Abstract
Concentration cycles are important for bonding of basic molecular building components at the emergence of life. We demonstrate that oscillations occur intrinsically in precipitation reactions when coupled with fluid mechanics in self-assembled precipitate membranes, such as at submarine hydrothermal vents. We show that, moreover, the flow of ions across one pore in such a prebiotic membrane is larger than that across one ion channel in a modern biological cell membrane, suggesting that proto-biological processes could be sustained by osmotic flow in a less efficient prebiotic environment. Oscillations in nanoreactors at hydrothermal vents may be just right for these warm little pores to be the cradle of life.

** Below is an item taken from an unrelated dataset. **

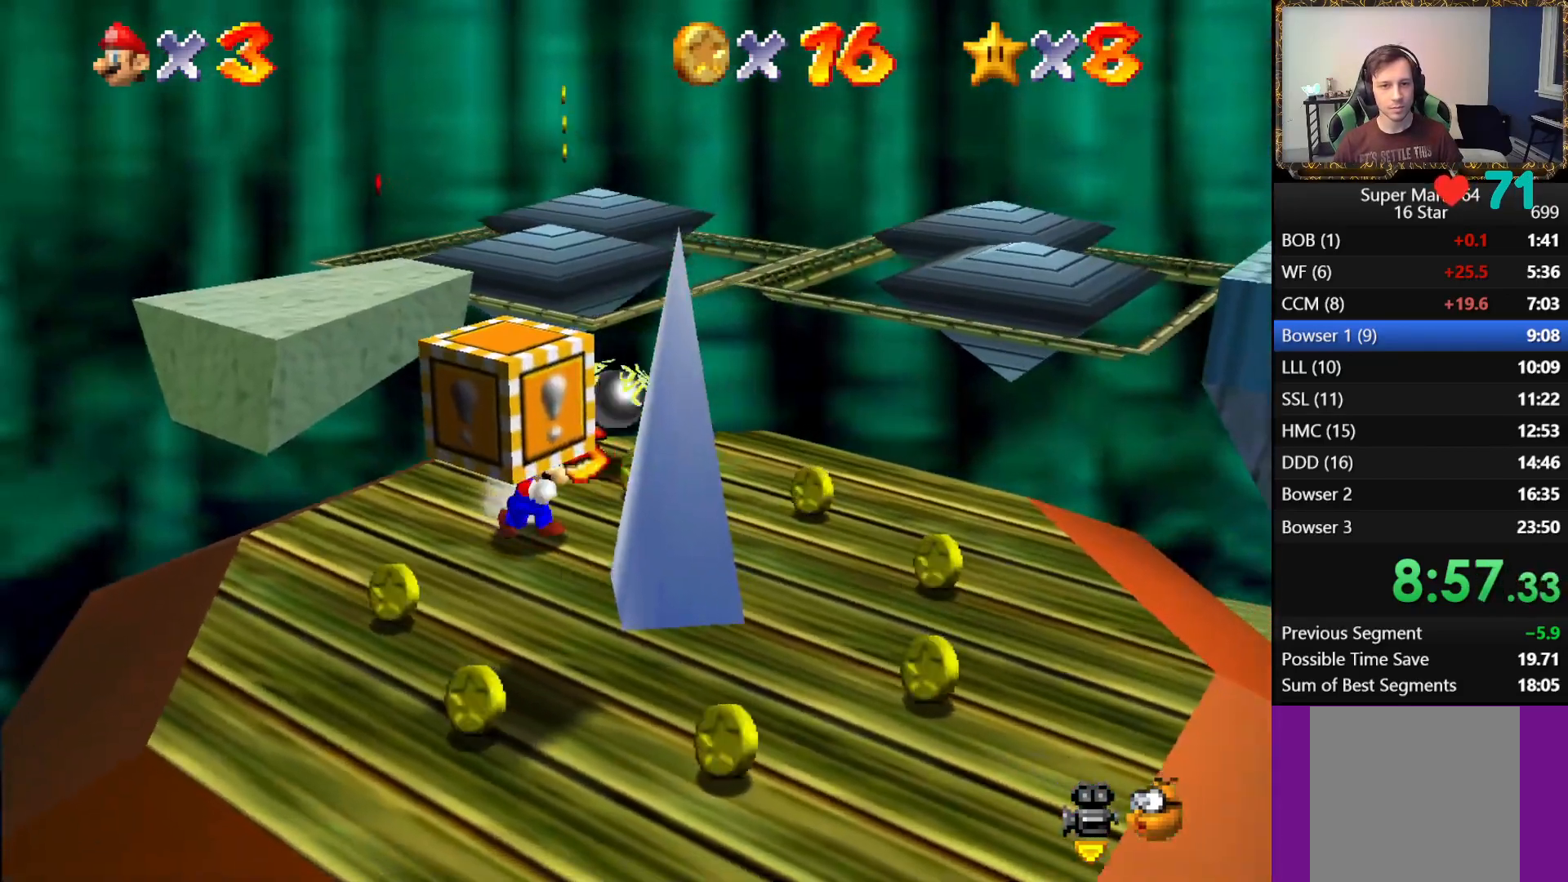
{"buttons": [], "left_stick": "up", "right_stick": "center", "events": [[50, "left_stick", "up-right"], [133, "left_stick", "up"]]}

Keywords: alkaline hydrothermal vents, chemical gardens, chemobrionics, origin of life, nanoreactors, reaction–advection hydrodynamics
1. Introduction
Where did life begin? Darwin famously speculated about a ‘warm little pond’ [1]. Indeed that is one theory today [2]. A rival theory holds that the oceans, rather than ponds, were the cradle of life [3]. Of course, Darwin knew nothing of hydrothermal vents on the ocean floors, discovered only in the late 1970s [4,5]. A particular class of vent emitting warm, rather than hot, mineral-laden water at alkaline pH [6] has been highlighted as of particular significance in terms of a possible birthplace of life [7–9]. We demonstrate here that hydrothermal vents can function just as well as, or better than warm little ponds in terms of providing an environment in which complex chemistry can occur via cycles of condensation reactions, and so-called wet–dry cycles of warm little ponds would not be necessary. Moreover, the ubiquity of suitable vents on the Hadean ocean floors, allied to the endogenous supply of the necessary raw materials to them, compared to the scarcity of suitable ponds and the need to postulate for ponds a supply of organic raw materials through the external agent of meteorite bombardment, argues in favour of the oceanic and against the lacustrine hypothesis.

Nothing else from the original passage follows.